▸ Task instructions: Copy every line of the data in which the word "Left" occurs.
Provided entries Block Start
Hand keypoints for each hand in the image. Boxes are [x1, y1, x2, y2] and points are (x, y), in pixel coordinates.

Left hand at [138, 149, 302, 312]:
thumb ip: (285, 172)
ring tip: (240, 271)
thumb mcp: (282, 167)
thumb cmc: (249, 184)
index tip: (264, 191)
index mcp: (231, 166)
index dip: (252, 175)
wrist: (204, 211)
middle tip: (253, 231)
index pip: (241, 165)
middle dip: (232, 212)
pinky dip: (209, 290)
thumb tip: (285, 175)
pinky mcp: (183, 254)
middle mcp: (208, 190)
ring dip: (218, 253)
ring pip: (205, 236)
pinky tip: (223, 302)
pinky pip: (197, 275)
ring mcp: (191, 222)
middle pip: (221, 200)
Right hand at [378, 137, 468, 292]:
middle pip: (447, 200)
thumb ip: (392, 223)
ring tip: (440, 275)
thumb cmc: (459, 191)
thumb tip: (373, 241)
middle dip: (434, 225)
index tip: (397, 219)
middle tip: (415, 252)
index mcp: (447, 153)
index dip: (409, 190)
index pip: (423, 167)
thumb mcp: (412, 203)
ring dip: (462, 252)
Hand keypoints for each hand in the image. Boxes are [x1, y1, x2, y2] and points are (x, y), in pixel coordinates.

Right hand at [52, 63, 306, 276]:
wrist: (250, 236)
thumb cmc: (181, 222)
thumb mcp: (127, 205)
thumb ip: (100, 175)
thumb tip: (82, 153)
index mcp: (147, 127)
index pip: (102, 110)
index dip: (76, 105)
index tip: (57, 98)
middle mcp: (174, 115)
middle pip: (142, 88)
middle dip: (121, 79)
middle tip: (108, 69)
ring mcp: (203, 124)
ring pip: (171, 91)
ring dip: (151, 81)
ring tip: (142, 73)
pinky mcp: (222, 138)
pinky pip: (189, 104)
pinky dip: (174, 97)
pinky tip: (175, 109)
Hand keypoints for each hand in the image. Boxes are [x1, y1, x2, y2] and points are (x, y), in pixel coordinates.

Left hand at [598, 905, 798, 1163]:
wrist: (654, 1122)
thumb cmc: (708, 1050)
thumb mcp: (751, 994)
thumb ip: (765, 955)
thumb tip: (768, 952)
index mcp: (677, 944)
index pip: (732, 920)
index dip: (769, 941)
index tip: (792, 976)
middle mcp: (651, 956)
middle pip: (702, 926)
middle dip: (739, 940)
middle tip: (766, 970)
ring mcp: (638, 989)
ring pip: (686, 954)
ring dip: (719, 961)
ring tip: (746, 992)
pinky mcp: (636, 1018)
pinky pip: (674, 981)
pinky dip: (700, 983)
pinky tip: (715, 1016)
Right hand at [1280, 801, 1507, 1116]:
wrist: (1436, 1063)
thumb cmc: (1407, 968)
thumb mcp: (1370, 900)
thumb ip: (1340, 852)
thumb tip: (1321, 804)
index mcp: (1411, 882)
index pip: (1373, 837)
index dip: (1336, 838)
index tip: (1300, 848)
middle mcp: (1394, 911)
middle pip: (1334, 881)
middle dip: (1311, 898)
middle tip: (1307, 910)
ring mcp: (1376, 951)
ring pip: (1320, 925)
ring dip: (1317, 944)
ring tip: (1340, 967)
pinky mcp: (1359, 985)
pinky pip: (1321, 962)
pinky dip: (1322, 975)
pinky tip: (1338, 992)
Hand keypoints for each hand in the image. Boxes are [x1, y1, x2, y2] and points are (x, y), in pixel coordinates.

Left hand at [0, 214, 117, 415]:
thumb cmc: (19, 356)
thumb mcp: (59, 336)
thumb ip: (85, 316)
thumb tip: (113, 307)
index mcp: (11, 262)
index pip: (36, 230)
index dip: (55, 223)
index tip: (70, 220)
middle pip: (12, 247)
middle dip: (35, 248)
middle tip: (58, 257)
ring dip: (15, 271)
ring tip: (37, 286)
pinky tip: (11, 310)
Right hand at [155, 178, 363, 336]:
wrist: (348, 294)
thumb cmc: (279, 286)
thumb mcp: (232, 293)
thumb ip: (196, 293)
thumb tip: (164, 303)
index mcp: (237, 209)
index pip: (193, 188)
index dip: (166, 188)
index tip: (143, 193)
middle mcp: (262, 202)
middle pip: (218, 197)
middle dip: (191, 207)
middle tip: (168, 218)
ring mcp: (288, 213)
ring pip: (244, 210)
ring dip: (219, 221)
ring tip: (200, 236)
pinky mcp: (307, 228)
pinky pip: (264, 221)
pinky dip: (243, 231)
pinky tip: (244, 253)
Provided entries Block End
▸ Answer:
Left hand at [138, 149, 302, 312]:
Left hand at [598, 905, 798, 1163]:
Left hand at [0, 214, 117, 415]:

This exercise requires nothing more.